There were many famous Sophists, such as Thrasymachus (l. c. 459 - c. 400 BCE), best known as Socrates' antagonist in Book I of Plato's Republic and Hippias of Elis (l. 5th century BCE), another contemporary of Socrates and one of the highest-paid Sophists of the time. The three most famous, however, are Protagoras, Gorgias, and Critias whose central arguments would later be developed by other Western philosophers to support the claims of relativism, skepticism, and atheism.
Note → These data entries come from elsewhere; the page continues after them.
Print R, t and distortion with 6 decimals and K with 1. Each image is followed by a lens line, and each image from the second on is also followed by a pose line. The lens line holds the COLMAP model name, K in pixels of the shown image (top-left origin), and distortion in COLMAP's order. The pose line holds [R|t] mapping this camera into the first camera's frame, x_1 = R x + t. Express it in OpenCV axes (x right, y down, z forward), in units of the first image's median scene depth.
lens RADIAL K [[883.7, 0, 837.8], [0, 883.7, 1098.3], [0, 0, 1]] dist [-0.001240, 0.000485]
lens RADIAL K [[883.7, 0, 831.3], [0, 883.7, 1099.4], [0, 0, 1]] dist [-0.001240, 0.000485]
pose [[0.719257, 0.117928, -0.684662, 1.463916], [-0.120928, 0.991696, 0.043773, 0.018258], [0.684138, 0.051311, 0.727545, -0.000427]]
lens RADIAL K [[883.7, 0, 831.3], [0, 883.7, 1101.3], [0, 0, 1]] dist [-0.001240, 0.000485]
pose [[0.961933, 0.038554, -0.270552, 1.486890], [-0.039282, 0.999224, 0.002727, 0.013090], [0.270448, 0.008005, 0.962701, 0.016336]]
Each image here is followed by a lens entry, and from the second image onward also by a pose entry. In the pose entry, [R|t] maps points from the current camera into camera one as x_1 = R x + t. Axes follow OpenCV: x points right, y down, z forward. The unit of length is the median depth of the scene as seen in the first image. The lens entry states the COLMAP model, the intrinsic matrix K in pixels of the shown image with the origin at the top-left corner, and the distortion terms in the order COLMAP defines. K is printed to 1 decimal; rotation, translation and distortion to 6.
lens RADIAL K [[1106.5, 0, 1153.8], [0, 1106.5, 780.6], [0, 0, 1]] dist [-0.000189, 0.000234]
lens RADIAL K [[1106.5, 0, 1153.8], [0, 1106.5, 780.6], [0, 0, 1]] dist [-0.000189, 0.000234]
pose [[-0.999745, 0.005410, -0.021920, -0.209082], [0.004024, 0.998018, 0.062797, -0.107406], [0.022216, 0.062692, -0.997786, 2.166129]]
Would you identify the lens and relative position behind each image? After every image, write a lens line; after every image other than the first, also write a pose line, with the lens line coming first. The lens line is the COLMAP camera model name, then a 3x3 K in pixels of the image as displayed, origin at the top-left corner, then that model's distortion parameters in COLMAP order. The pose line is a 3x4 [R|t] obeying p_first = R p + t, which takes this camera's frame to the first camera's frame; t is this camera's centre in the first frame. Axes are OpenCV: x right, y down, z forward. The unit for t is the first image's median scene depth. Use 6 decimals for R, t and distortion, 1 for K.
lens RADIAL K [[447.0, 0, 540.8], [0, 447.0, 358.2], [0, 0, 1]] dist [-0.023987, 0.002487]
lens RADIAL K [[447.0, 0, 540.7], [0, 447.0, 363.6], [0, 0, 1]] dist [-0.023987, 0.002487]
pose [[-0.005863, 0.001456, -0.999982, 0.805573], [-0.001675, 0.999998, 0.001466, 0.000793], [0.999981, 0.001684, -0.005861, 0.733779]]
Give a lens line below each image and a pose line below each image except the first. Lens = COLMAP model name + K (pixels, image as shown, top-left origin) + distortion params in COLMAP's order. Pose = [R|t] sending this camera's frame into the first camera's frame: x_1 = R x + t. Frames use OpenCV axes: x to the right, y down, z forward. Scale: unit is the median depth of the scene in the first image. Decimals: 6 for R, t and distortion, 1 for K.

Protagoras: Protagoras of Abdera is best known for the claim which is most commonly given as “man is the measure of all things” meaning that everything is relative to individual interpretation. To one person, who is used to warm climates, a room will feel cold while to another, used to cold climates, it will be warm; neither, according to Protagoras is objectively “right” or objectively “wrong” but are both right according to their experiences and interpretation. Protagoras never denied the existence of the gods but claimed no human being could say anything about them definitively because there was simply no way one could have such knowledge. The existence of the gods and whatever their will might be, like everything else in life, was up to each individual to decide and, whatever they decided, that was the truth for them.
Gorgias: Gorgias claimed that there is no such thing as “knowledge” and that what passed for “knowledge” was only opinion. Actual knowledge was incomprehensible and incommunicable. Gorgias laid out his claim in detail to show that what people called Being could not really exist because anything that “is” must have a beginning and what people called Being had no known First Cause – only people's opinions on what might be a First Cause – and therefore Being could not logically exist. What people perceived as “reality” was neither Being nor Not-Being but simply What-is, but what exactly What-is constituted was unknowable and, if one should know it, could not be communicated to others because they would not be able to understand.
Critias: Critias was related to Plato (his mother's cousin) and an early follower of Socrates. He was one of the Thirty Tyrants who overthrew the Athenian democracy, and the fact he had been Socrates' student is thought to have gone against the latter at his trial for impiety in 399 BCE. Critias is best known for his argument that religion was created by strong and clever men to control others. In a long poem, he describes a time of lawlessness when reasonable men tried to impose order but could not. They decided to create a fiction in which supernatural entities existed who could see into the hearts of men and judge them, sending untold punishments upon those who defied order. In time, this fiction became ritualized as religion but, in reality, there were no such things as gods, no afterlife, and no meaning to religious ritual.
Plato would address the claims of most of the Pre-Socratics, in whole or in part, throughout his works. Pythagoras' thought, especially, had a significant impact on the development of Plato's theory of the immortality of the soul, the afterlife, and memory as recollection from a past life. Protagoras' relativism, the antithesis of Plato's idealism, inspired and encouraged many of his dialogues. It could be argued, in fact, that all of Plato's work is a direct refutation of Protagoras but the concepts of all of the Pre-Socratics inform Plato's work to varying degrees and, in so doing, contributed the underlying foundation for the development of Western philosophy.